En la fiesta del Cuerpo de Cristo dejaré mi fluctuar en alturas abisales. Acariciaré una por una mis arrugas, revelaré historias en mis cabellos blancos, tomaré con la punta de los dedos mi perfil interior. No recurriré al bisturí de las falsas impresiones. Ni al espectro de la delgadez anoréxica. El tiempo proseguirá masajeando mis músculos hasta volverlos flácidos como las delicadezas del espíritu.

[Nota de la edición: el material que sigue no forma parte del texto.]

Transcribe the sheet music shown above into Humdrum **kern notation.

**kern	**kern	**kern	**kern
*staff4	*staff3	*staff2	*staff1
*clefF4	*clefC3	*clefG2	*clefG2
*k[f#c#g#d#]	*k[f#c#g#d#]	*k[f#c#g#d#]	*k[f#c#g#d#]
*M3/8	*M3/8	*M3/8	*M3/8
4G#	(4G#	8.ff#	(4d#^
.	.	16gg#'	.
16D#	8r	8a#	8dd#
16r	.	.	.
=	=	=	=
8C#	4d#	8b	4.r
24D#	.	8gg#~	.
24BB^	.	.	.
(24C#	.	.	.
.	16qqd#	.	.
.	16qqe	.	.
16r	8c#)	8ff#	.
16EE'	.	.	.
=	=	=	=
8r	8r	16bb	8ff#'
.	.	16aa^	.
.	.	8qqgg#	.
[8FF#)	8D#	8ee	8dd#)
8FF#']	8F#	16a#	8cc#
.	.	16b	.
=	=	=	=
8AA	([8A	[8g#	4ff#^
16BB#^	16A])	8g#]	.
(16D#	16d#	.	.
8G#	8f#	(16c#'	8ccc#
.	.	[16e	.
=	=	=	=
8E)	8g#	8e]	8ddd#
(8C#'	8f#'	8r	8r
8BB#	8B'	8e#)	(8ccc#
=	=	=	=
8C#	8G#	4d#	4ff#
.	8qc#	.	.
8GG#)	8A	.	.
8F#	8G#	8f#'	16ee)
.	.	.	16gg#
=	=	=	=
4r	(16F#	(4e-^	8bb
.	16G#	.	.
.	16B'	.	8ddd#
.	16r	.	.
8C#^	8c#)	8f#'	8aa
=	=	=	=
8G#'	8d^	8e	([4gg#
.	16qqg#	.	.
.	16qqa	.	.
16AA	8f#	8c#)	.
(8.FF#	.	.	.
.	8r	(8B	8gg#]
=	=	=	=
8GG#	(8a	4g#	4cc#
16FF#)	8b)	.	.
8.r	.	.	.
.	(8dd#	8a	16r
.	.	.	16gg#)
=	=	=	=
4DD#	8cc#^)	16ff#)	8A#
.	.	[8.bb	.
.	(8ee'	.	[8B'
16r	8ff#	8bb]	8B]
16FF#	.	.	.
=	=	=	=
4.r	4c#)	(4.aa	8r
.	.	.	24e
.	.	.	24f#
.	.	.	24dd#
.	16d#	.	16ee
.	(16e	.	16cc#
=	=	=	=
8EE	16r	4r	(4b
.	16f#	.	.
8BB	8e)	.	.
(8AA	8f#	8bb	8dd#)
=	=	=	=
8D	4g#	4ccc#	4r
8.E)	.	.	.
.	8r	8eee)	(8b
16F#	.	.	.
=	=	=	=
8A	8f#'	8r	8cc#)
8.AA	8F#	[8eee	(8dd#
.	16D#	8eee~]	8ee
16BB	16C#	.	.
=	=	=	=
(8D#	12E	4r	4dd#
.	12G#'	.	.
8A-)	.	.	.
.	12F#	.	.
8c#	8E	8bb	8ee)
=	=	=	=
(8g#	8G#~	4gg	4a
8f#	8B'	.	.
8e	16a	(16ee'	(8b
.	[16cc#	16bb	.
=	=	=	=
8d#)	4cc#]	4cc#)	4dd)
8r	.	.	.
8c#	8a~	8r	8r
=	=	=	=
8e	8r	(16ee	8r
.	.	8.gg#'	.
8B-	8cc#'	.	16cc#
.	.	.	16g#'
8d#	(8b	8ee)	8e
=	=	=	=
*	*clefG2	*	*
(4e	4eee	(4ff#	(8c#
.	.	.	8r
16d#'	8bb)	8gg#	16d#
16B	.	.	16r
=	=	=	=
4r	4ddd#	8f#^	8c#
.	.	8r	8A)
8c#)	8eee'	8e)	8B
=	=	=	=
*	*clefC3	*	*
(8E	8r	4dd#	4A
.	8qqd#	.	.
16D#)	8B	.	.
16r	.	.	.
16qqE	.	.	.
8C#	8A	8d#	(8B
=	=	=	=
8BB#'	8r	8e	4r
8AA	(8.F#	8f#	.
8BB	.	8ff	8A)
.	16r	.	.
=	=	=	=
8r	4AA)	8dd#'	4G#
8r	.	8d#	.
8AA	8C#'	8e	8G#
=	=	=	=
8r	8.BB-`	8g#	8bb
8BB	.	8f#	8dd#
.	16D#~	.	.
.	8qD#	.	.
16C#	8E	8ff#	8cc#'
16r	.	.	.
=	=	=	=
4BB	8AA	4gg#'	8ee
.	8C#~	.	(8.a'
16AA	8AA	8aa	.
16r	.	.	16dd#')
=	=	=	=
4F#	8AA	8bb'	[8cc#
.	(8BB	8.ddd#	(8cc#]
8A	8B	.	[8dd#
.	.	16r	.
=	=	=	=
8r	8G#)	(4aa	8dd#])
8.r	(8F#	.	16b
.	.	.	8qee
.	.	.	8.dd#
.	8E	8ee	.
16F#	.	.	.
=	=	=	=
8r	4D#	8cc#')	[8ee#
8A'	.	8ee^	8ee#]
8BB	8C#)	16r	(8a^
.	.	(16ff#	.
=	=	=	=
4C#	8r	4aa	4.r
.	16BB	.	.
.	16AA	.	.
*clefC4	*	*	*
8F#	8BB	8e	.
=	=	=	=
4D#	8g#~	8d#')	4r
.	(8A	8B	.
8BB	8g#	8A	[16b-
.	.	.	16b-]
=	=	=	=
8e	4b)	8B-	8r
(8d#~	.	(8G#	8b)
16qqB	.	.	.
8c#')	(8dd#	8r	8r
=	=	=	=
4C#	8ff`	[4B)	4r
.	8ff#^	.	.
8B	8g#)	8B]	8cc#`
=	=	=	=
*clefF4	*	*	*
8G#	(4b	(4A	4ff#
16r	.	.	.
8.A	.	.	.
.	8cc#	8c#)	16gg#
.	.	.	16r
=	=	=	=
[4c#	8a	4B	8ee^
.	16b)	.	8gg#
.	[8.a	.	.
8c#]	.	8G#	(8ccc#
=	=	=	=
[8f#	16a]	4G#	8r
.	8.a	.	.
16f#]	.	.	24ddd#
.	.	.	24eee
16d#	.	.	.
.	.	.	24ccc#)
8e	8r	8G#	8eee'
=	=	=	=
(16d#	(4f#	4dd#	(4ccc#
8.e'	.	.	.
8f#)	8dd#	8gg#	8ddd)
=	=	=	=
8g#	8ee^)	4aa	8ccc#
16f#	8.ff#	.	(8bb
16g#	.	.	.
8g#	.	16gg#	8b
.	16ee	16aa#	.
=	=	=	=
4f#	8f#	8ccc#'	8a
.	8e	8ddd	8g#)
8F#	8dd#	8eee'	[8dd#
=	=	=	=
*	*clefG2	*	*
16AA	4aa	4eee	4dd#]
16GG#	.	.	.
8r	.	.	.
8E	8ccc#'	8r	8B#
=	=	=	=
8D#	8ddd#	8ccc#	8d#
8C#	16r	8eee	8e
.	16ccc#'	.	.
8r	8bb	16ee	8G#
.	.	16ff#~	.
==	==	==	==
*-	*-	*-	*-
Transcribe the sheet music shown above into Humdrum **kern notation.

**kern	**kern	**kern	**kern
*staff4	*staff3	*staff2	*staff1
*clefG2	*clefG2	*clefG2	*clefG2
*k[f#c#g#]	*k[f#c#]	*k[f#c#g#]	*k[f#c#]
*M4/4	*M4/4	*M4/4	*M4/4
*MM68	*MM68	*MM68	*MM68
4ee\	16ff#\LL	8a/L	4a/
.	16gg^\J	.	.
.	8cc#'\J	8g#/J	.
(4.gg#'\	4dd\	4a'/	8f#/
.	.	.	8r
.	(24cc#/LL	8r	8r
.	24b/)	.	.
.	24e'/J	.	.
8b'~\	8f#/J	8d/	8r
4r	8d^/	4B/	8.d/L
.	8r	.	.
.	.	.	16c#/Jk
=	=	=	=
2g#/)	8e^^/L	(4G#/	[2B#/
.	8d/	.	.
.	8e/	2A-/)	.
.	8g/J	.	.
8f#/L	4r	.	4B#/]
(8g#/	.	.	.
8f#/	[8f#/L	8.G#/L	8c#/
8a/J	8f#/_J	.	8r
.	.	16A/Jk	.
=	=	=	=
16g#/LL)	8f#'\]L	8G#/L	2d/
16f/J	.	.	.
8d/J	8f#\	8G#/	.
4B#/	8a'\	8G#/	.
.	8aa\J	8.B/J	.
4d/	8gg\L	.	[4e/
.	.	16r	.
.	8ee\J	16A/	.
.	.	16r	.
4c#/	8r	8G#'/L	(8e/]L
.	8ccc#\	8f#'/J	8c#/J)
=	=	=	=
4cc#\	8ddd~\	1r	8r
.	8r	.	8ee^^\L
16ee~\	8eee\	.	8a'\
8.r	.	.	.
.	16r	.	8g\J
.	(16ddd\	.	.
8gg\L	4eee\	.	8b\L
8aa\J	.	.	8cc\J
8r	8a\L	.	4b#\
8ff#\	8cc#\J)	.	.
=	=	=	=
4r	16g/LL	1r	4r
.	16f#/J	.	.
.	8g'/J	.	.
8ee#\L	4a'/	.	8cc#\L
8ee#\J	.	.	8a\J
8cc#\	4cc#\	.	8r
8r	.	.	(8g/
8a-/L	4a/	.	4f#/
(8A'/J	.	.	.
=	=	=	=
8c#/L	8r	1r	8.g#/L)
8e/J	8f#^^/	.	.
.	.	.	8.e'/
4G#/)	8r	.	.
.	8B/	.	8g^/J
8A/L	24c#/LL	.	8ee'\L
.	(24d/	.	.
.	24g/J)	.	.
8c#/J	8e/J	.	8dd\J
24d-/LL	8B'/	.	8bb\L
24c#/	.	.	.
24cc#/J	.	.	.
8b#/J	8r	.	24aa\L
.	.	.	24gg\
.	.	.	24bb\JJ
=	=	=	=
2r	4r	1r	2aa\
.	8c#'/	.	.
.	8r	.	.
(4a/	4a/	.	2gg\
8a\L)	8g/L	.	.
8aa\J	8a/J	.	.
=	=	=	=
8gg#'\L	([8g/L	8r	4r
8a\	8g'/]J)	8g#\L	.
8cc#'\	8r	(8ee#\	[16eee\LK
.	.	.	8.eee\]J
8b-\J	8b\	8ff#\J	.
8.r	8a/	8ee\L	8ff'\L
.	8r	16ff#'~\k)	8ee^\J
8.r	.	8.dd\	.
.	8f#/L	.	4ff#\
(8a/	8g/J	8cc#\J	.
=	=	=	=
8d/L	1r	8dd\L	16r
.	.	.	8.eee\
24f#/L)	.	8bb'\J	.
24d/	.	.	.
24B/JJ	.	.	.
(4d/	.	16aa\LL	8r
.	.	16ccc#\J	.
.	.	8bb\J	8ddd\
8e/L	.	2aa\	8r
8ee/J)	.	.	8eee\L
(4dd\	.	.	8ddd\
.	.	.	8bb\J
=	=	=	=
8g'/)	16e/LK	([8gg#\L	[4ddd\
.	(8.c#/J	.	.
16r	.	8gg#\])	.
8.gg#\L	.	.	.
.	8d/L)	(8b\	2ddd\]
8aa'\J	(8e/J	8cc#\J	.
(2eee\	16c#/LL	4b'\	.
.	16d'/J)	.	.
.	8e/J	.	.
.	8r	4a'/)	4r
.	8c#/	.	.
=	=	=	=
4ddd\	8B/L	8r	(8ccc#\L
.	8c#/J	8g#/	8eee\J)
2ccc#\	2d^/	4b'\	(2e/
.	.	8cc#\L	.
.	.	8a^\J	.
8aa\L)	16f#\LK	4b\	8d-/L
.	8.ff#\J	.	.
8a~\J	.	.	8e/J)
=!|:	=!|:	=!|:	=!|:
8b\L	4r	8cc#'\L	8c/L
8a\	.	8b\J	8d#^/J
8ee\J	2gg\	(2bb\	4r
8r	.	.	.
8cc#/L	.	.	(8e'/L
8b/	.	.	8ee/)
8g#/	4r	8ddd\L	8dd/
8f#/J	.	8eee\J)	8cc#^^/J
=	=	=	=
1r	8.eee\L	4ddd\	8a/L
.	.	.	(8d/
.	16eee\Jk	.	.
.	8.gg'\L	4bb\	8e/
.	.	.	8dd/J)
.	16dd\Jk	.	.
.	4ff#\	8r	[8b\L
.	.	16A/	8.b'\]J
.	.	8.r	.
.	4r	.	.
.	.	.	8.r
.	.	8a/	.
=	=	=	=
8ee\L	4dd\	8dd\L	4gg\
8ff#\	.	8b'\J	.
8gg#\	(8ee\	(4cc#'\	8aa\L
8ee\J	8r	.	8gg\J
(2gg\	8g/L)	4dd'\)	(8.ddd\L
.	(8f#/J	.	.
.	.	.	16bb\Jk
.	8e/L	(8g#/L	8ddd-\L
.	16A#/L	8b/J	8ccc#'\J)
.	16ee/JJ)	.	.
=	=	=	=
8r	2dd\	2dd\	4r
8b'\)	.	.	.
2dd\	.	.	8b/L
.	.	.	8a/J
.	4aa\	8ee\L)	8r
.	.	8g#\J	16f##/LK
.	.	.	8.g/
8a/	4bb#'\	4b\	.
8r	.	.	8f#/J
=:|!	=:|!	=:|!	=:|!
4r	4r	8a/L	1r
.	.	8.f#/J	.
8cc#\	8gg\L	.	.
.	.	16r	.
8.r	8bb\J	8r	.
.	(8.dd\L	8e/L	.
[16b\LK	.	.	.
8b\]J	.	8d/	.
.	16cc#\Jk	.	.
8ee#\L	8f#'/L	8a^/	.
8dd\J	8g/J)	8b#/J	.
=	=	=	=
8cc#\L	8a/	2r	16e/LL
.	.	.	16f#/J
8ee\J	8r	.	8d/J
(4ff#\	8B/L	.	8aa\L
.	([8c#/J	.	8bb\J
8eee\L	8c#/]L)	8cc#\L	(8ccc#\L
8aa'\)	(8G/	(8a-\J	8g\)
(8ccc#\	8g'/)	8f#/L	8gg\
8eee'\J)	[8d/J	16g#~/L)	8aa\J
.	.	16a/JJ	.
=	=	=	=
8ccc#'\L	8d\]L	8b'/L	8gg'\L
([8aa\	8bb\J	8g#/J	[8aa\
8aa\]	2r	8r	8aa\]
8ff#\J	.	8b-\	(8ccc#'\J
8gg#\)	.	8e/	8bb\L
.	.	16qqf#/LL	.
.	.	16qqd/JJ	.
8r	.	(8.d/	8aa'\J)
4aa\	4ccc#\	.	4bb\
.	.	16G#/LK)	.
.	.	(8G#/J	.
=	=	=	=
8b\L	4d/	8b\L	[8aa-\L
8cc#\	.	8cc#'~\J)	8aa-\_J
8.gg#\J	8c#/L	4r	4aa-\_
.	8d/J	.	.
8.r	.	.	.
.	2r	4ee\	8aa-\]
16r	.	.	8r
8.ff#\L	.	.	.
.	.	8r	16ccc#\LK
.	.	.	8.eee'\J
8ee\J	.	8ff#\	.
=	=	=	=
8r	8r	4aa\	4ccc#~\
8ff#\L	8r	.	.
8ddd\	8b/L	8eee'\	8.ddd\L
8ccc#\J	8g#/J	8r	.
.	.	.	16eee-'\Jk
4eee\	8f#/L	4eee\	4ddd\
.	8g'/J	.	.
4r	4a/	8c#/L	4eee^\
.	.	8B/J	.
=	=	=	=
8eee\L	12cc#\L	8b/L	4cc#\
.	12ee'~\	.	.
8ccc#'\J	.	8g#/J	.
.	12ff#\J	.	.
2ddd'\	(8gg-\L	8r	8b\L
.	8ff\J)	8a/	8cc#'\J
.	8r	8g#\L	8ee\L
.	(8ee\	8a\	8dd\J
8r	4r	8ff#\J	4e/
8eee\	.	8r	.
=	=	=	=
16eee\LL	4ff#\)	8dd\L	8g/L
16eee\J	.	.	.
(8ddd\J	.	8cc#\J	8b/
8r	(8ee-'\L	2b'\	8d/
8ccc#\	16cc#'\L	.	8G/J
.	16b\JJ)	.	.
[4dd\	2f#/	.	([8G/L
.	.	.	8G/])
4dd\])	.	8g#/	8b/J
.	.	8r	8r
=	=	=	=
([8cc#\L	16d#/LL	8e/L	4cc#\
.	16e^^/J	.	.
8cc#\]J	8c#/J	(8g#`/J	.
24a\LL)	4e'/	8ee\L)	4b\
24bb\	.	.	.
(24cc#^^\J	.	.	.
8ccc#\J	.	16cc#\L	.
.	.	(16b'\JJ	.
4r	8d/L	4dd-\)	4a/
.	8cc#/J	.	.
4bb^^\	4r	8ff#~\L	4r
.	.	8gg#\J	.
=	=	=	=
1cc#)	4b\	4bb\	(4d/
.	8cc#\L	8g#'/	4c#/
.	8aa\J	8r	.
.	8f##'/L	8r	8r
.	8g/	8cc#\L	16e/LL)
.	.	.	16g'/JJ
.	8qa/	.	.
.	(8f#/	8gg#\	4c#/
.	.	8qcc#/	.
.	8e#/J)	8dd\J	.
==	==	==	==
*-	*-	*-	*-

Suspenderé todas las flexiones, excepto las que aprendo en la academia de los místicos. Beberé de mi propio pozo y abriré el corazón para que el ángel de la limpieza arroje, por la ventana de la compasión, iras, envidias y amarguras.
Pisaré sin zapatos el calor de la tierra viva. Cual bailarín ambiental, bailaré abrazado a Gaya al son ardiente de canciones primitivas. Recibiré de ella el pan; yo le daré la paz.
Encendidas las estrellas, contemplaré en la penumbra del misterio ese cuerpo glorioso que nos funde, a Gaya y a mí, en un único sacramento divino. Su trigo brotará como alimento para todas las bocas, y sus uvas harán correr ríos embriagantes de saciedad.
En la mesa cósmica ofreceré las primicias de mis sueños. Con las manos vacías acogeré el cuerpo del Señor en el cáliz de mis carencias.
Doblaré las rodillas ante el misterio de la vida y contemplaré el rostro divino en la cara de aquellos que nunca supieron que cosmos y cosmético son palabras griegas y hunden sus raíces en la misma belleza.
Limpiaré mis ojos de todos los prejuicios y pediré una fe que esté por encima de todos los preceptos. Como el profeta Ezequiel, contemplaré el campo de los muertos hasta ver al polvo consolidarse en huesos, los huesos juntarse en esqueletos, los esqueletos recubrirse de carne y la carne llenarse de vida en el Espíritu de Dios.
Proclamaré el silencio como acto de profunda subversión. Desconectado del mundo, expulsaré del alma todos los ruidos que me inquietan y, vacío de mí mismo, seré plenificado por Aquel que me envuelve por dentro y por fuera, por encima y por debajo.
Eliminaré de la mente la profusión de imágenes y aparcaré en el olvido la turbulencia de ideas. Privaré de sentido a las palabras. Absorto por el silencio, aplicaré los oídos para escuchar la brisa del profeta Elías, y los ojos para admirar lo que tanto extasió al anciano Simeón.
Nunca más convertiré mi cuerpo en mero comparsa extraño al espíritu. Seré una sola unidad, onda y partícula, anverso y reverso, anima y animus. Recogeré por las esquinas todos los cuerpos indeseados para lavarlos en la sangre de Cristo, antes de que salgan de sus capullos para alzar el vuelo de las mariposas.
Curaré de la ceguera a los que se miran en mirada ajena y los untaré con cremas bíblicas hasta que aparezca en ellos el esplendor de la semejanza divina. Arrancaré del suelo de hierro los pies congelados de la insolidaridad y haré soplar un viento fuerte sobre los que temen el peso de sus propias alas. Al subirse a la cima del mundo verán que todos somos un solo cuerpo y un solo espíritu. Haré de mi cuerpo una hostia viva; y de mi sangre un vino de alegría. Ebrio de efusiones y gracias, enlazaré en un abrazo cósmico a todos los cuerpos y, en el salón dorado de la Vía Láctea, bailaremos valses hasta que la música sideral haya agotado la sinfonía escatológica.
En la concretez de la fe cristiana, anunciaré a los cuatro vientos la certeza de la resurrección de la carne y de todo el Universo redimido por el cuerpo místico de Cristo. Entonces, cuando la muerte me transvivencie, lo que es tierno se volverá eterno.